Keypoint text descriptions:
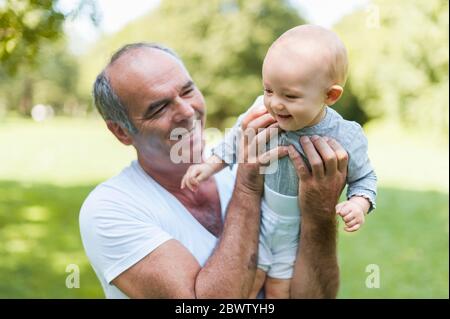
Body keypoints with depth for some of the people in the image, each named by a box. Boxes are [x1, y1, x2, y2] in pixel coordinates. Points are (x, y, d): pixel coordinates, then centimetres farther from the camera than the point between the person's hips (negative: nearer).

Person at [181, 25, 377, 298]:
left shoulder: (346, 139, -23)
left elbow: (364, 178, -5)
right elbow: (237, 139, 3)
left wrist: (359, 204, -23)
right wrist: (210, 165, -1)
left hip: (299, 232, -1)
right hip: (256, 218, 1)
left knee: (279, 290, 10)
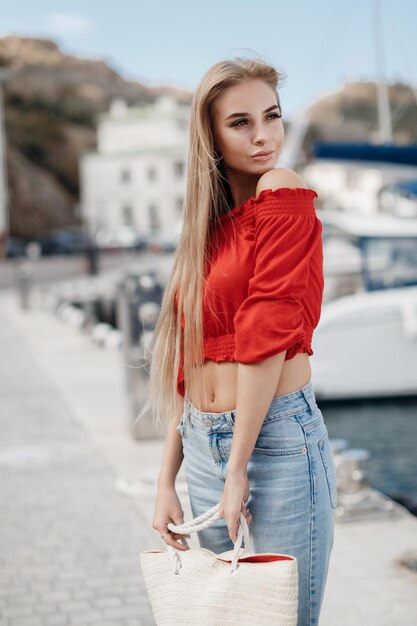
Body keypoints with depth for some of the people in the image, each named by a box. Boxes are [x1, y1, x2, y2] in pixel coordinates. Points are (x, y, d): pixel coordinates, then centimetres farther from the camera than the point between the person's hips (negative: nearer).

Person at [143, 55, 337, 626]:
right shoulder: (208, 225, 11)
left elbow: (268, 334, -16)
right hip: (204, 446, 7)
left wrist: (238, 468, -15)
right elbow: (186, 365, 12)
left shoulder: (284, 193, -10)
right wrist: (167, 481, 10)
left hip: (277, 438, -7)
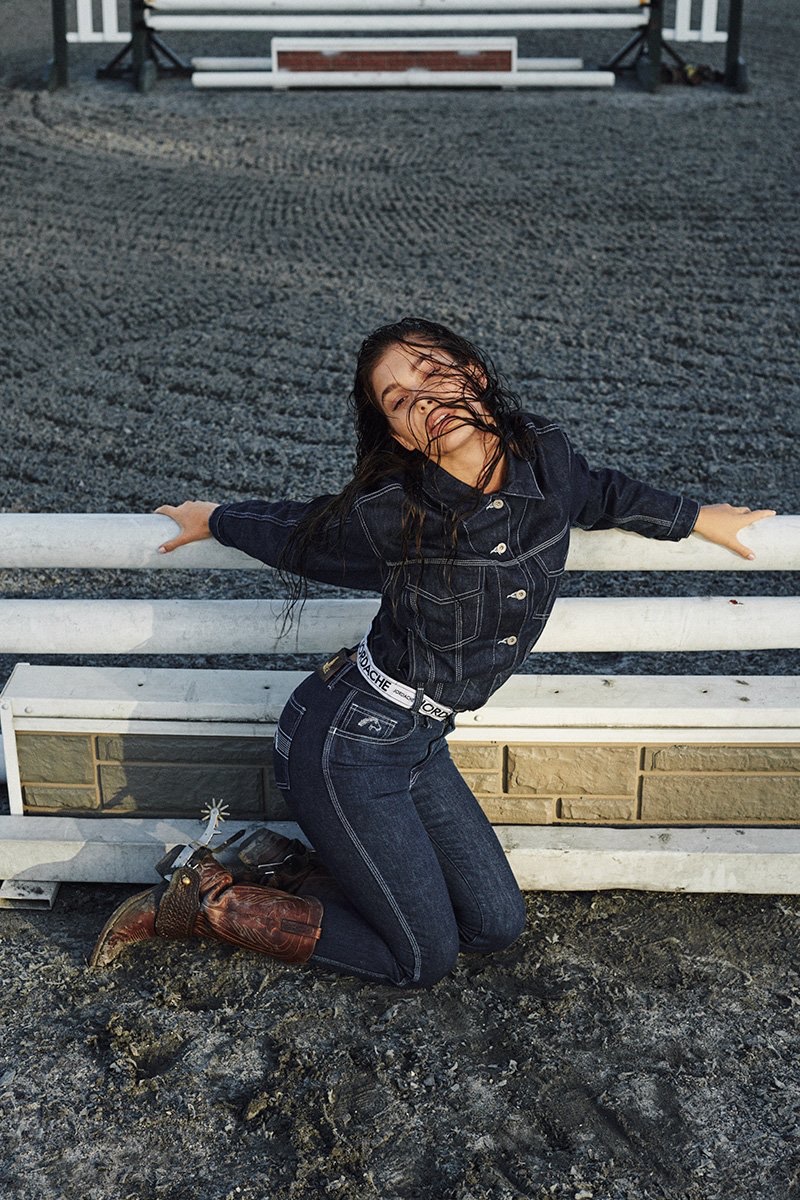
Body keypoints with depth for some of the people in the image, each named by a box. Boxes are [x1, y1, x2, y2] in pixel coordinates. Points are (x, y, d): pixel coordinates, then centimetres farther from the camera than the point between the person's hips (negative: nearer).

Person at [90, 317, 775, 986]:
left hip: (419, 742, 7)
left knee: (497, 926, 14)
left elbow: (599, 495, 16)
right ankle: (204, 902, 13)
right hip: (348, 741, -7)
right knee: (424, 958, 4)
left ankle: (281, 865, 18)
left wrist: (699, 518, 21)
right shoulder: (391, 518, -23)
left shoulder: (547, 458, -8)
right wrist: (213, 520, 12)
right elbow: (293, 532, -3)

==

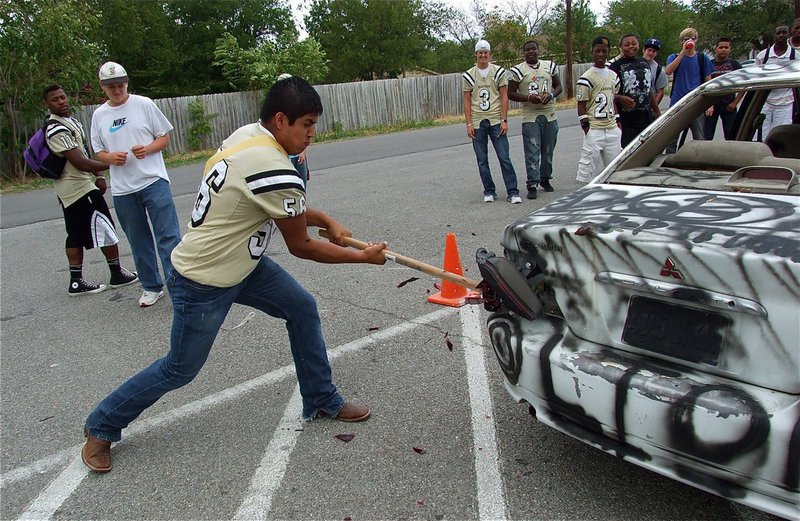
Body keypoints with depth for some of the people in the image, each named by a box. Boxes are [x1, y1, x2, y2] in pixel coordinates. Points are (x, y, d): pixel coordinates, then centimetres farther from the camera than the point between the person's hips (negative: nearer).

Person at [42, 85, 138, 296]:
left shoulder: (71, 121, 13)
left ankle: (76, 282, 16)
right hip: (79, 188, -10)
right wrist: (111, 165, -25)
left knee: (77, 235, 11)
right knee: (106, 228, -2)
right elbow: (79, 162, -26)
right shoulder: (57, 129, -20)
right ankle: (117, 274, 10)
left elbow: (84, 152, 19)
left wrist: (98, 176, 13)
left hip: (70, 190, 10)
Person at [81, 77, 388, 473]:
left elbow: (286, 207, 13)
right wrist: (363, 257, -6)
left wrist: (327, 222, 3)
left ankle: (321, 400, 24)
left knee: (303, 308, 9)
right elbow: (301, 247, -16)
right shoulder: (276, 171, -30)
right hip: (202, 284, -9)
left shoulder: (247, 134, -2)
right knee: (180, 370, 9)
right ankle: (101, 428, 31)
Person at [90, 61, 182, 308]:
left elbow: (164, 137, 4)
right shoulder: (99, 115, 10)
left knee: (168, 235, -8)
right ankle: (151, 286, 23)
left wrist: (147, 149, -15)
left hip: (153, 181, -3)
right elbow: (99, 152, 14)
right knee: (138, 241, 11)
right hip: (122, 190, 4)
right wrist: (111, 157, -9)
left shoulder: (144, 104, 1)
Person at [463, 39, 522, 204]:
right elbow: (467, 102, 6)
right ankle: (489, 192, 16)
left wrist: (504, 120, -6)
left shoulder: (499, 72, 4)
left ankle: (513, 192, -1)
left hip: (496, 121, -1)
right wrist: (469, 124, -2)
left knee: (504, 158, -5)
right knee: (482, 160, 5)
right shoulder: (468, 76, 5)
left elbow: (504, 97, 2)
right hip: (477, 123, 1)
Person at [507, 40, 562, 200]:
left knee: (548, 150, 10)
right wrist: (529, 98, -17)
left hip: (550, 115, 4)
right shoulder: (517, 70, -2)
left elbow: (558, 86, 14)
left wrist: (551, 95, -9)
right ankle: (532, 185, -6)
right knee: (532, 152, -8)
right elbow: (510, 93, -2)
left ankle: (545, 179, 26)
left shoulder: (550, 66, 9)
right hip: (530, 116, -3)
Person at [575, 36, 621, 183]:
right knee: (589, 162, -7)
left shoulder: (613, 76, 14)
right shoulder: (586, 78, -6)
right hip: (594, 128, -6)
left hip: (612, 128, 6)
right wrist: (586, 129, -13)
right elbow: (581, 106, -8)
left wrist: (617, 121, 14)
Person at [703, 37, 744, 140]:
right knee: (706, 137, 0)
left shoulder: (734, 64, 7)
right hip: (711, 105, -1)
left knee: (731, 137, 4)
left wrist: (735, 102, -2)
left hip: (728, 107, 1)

**TASK REQUIREMENTS**
Filter the rows above down to each line containing the word "ankle" and copy those lines.

**ANSWER FOR THIS EXERCISE**
right ankle: (204, 902, 13)
left ankle: (281, 865, 18)
left ankle: (76, 282, 16)
right ankle: (117, 274, 10)
left ankle: (321, 400, 24)
right ankle: (101, 428, 31)
right ankle: (151, 286, 23)
right ankle: (489, 192, 16)
left ankle: (513, 192, -1)
right ankle: (532, 185, -6)
left ankle: (545, 179, 26)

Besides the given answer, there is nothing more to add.